Key to “The Conjurors’ Club,” say its creators, is that the show, though online, happens in real time. During each performance the audience will witness live magic, performed by magicians in different virtual rooms — the online equivalent of that elevator or the space beneath the stage. Seated before a home screen, the audience will watch, and participate in, each performer’s act, viewing the same card tricks and sleight-of-hand they would see at an in-person theater. As the night progresses, the audience will move onto another online “room” and another performer. “Every night you’ll experience three different magicians,” explained Kanick. “It’s like speed dating, so you get a chance to see that there are many flavors of magic.”
To best replicate that feeling of a “real” in-person show, each magician will work in front of a single camera. That fixed point of view, explain the conjurors, best approximates the experience of being in the audience of a live magic show. “We wanted to make this the most analog digital experience possible,” said Kanick. “We don’t use any camera tricks. It is as if you were sitting across the table from these magicians.”

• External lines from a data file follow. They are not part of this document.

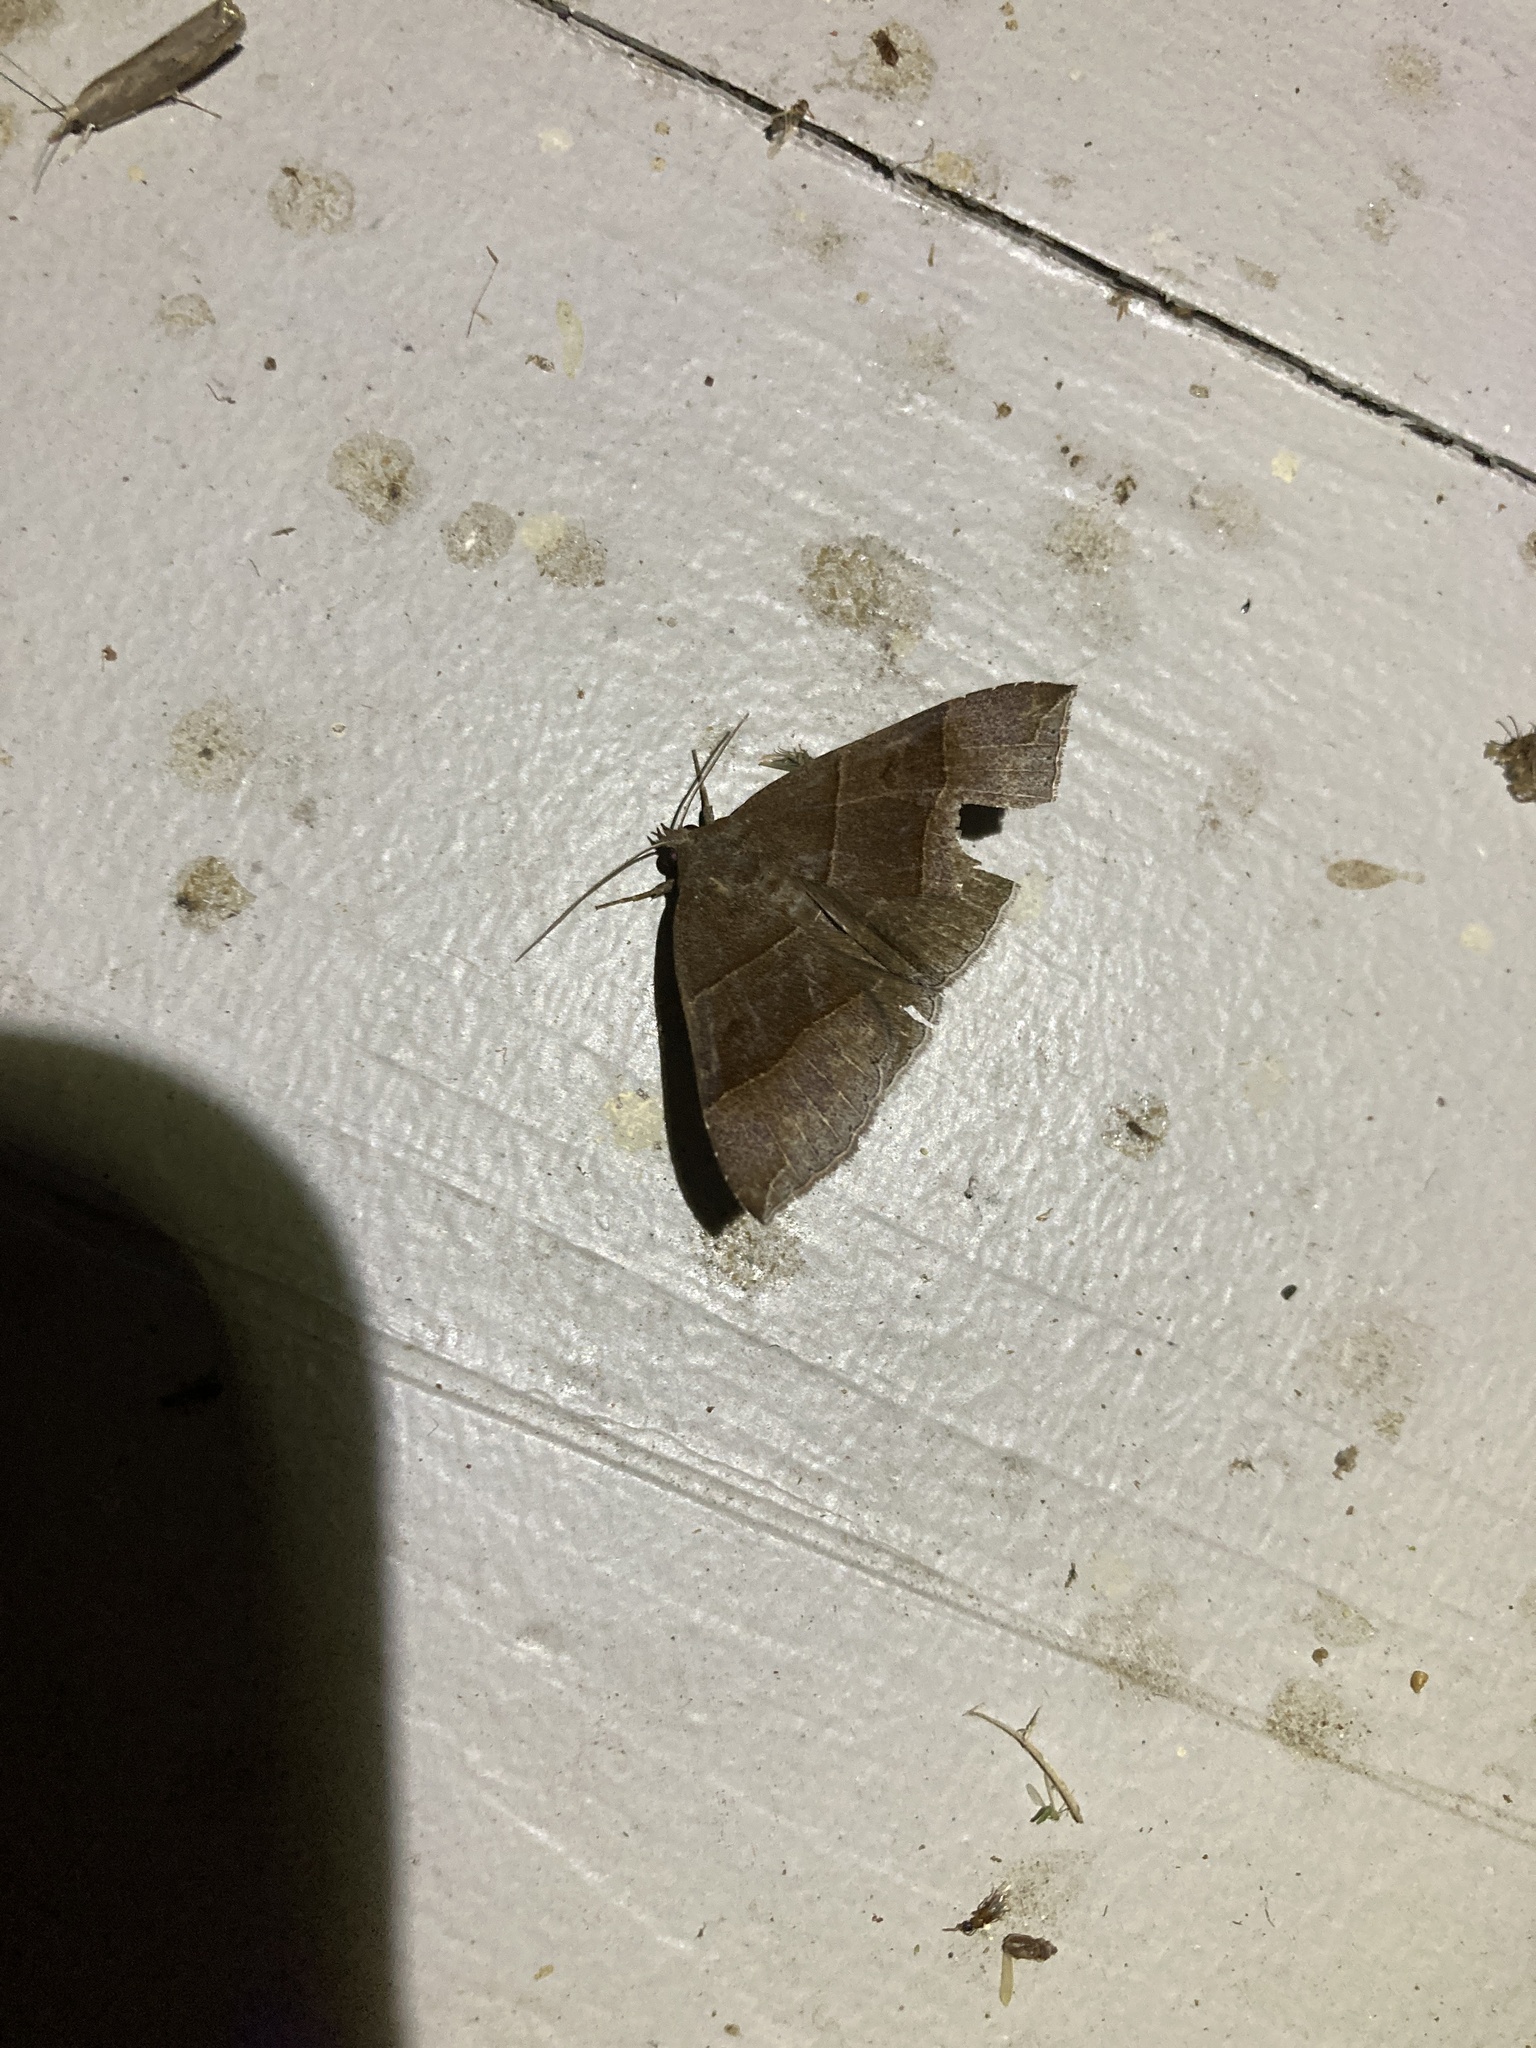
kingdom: Animalia
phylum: Arthropoda
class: Insecta
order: Lepidoptera
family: Erebidae
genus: Parallelia
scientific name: Parallelia bistriaris
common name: Maple looper moth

“Magic works so well in person because you’re in the same room, where you know the rules,” added DePonto. “We want to recreate that. We want to build the trust, the rapport with our audience that says that you can be in the room with us.”
“We are very excited about giving audience agency,” Kanick continued. “Like, when you’re watching the show, you are talking to the magicians. You’re interacting. You are doing things. You’re making choices.”
That interaction will aided by the “secret package” that comes with each ticket, the contents of which the magicians are unwilling to divulge. “Mystery is an important element of magic, and I think that this is a good mystery,” said Kanick. “But I would add that we hope that people get to do stuff during the show, but also that it inspires them to dig deeper on their own after the show as well.
“Magic reaches through the screen in a really beautiful way, and if we can enhance that by having some objects or magic happening in your home, that’s also really exciting,” he added.
“This idea that magic happens all around you is what we’re aiming for,” said DePonto. Making that magic possible in this difficult time has been a challenge, both admit. It has also been, in some ways, enlightening, noted DePonto. “When we get back into a space where we can gather, we’re going to have taken away so much from this virtual space that we can apply,” he said. “I’m actually really excited to figure out what the next version of this show is.”
Already, these new possibilities have begun to weave their spell. “During one of the developmental shows we had someone in L.A., we had a magician in Chicago, someone tuned in from Ireland, and we all got to, like, share in these moments together from all over,” said Kanick. “That was real magic for me.”